Anggapan seperti itu, rasanya hanya sebuah delusi beragama, saja. Islam sebagai agama yang memiliki tag line utama rahmatan lil alamin, tidak mungkin membenarkan perilaku yang justru merusak salah satu komponen alam, berupa binatang, sekalipun itu seekor Anjing. Meskipun dihukumi najis secara fiqh, anjing tidak lah lantas boleh dibunuh tanpa ada alasan yang dibenarkan oleh syara. Bukankah ada juga seekor anjing yang begitu dimuliakan dalam Al-Qur’an, yang dikisahkan mengiringi para pemuda Ashabul Kahfi dalam misi menjaga ketauhidan?

Juga masyhur dalam kisah keteladanan Rasulullah shalallahu alaihi wasallam, bahwa suatu ketika dalam perjalanan menuju Makkah, beliau pernah melihat anjing betina sedang menyusui anak-anaknya. Dari apa yang dilihat, kemudian beliau memerintahkan seorang sahabat bernama Jamil bin Suraqah untuk berdiri menjaga anjing dan anak-anaknya agar tidak diganggu oleh pasukan.
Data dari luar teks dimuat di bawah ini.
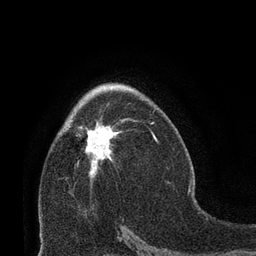
Breast MRI (dynamic contrast-enhanced), one axial slice; slice 45 of 66 in the series (ordered by position); cropped to one breast; dynamic contrast-enhanced series, time point 2 of 8 at this slice position (early post-contrast); 3 T; TE 2.1 ms, TR 4.8 ms; 2.4 mm slice thickness; 256 × 256 image matrix. Female patient.
Annotated regions visible in this slice (semi-automatically segmented with operator editing):
- enhancing-tissue mask used for the functional tumour volume (all voxels passing the contrast-enhancement thresholds inside the analysis volume; usually the tumour): bounding box <76,116,118,177> (left, top, right, bottom; pixels)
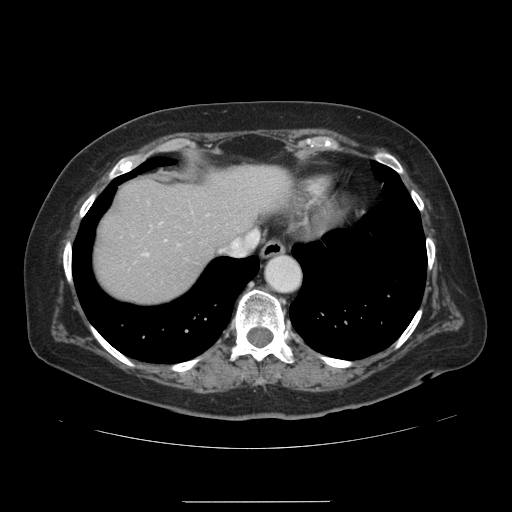
Contrast-enhanced abdominal CT, one axial slice; slice 117 of 141 in the series (ordered by position); intravenous contrast given; soft-tissue window (W 400 / L 40 HU); 2.5 mm slice thickness; 512 × 512 image matrix, field of view 393 × 393 mm. Case-level facts recorded for this patient, not image findings: patient: male, age 61 years at operation; diagnosis: colorectal cancer liver metastases, imaged before liver resection; multiple liver metastases: yes; largest metastasis: 7 cm; chemotherapy before resection: no.
Annotated regions visible in this slice (manually delineated by an expert):
- hepatic veins: bounding box <220,238,251,254> (left, top, right, bottom; pixels)
- liver: <96,166,288,302>
- planned liver remnant (the part of the liver to remain after resection): <96,166,288,291>
- portal vein (with intrahepatic branches): <165,231,253,240>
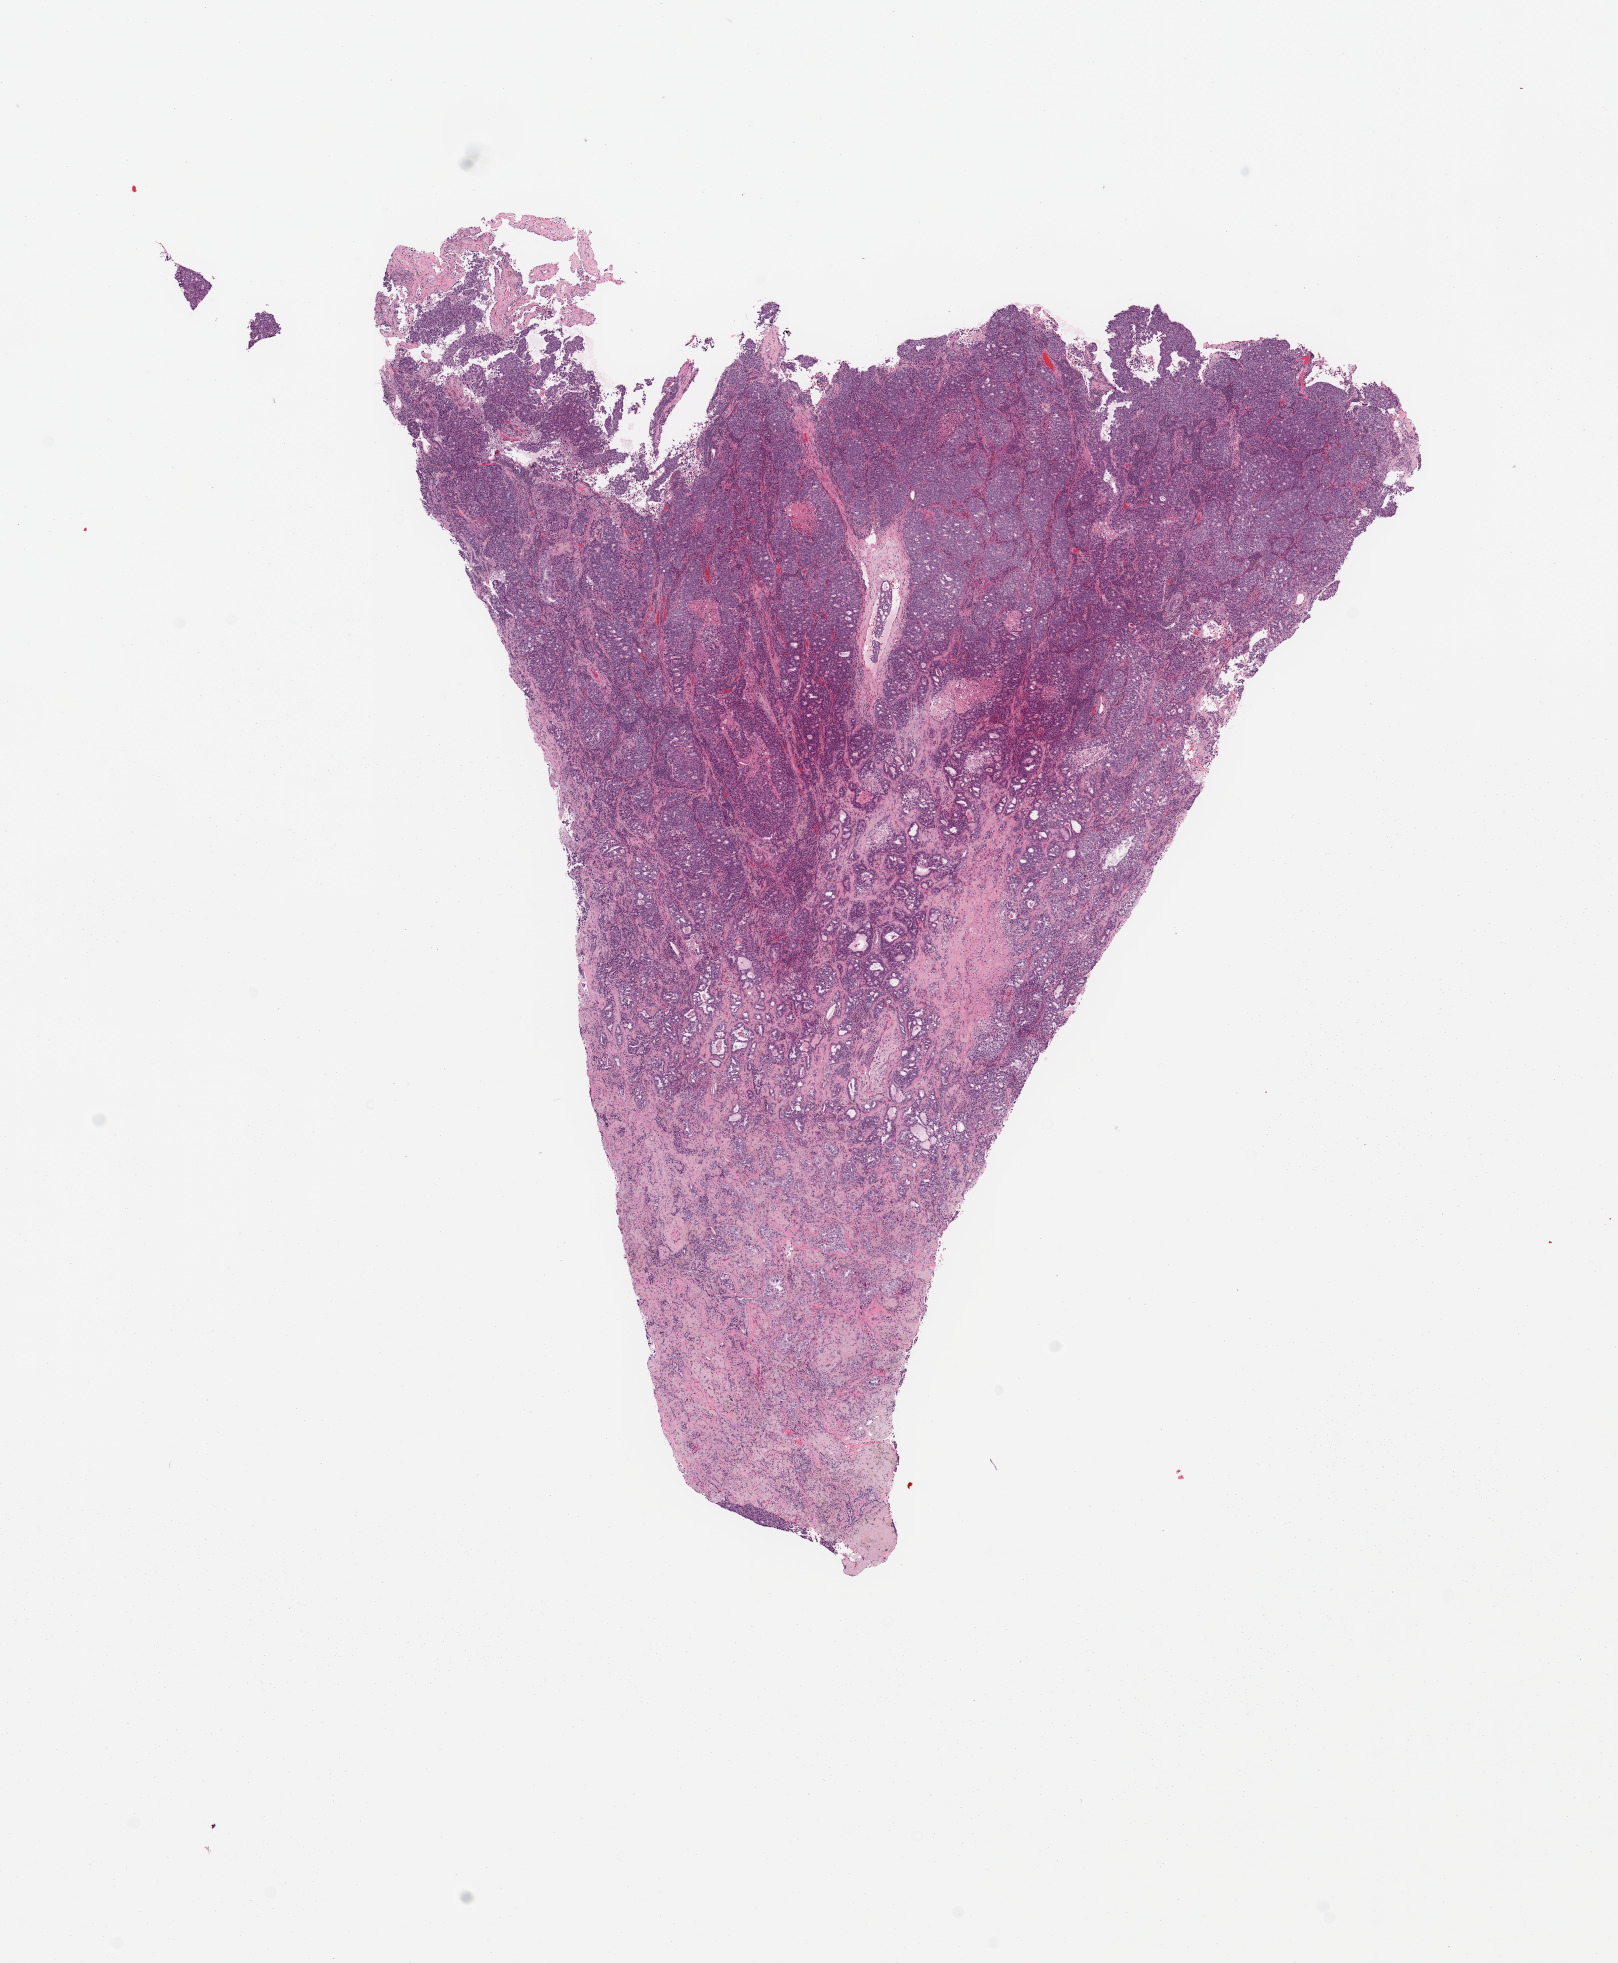
Hematoxylin and eosin (H&E) stained whole-slide image, low-resolution overview of the scanned area, about 12.8 x 15.5 mm (acquisition: 20x scan). Tumour tissue sample, sampled site: lung. Patient: male, age 58 years. Histologic grade: G2 (moderately differentiated). Composition of this section per pathologist review: tumour nuclei 65%, necrosis 5%.
Primary tumour site (as recorded): left lower lobe. AJCC pathologic stage: IB. Diagnosis: Adenocarcinoma, NOS.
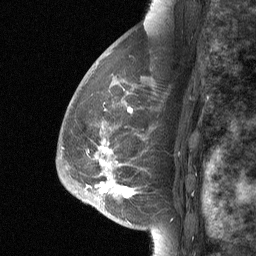
Breast MRI (dynamic contrast-enhanced), one sagittal slice; slice 43 of 64 in the series (ordered by position); dynamic contrast-enhanced study with each time point stored as its own series, time point 2 of 3 at this slice position (early post-contrast, ordered by acquisition time); 1.5 T; TE 4.8 ms, TR 27 ms; 2 mm slice thickness; 256 × 256 image matrix, field of view 180 × 180 mm. Patient: female, 56 years. Case-level facts recorded for this patient, not image findings: setting: breast cancer imaged before/during neoadjuvant chemotherapy; receptor status: HER2-positive.
Outlined on this slice (semi-automatic segmentation, software-assisted and operator-edited):
- analysis volume of interest (the breast-tissue region the enhancement analysis was run in; not a lesion): bounding box <89,83,166,214> (left, top, right, bottom; pixels)
- tumour enhancement mask (voxels above the 90 % enhancement threshold inside the analysis volume of interest): <100,110,131,197>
Ada pula kisah lain dalam Hadits, diriwayatkan dari Abu Hurairah bahwa Rasulullah shalallahu alaihi wasallam bersabda: “Ada wanita pelacur yang melihat ada anjing berputar di dekat sumur saat hari yang panas, anjing tersebut menjulurkan lidahnya karena kehausan. Lalu wanita tersebut melepas sepatunya untuk mengambil air di sumur, maka ia mendapat ampunan” (HR Muslim).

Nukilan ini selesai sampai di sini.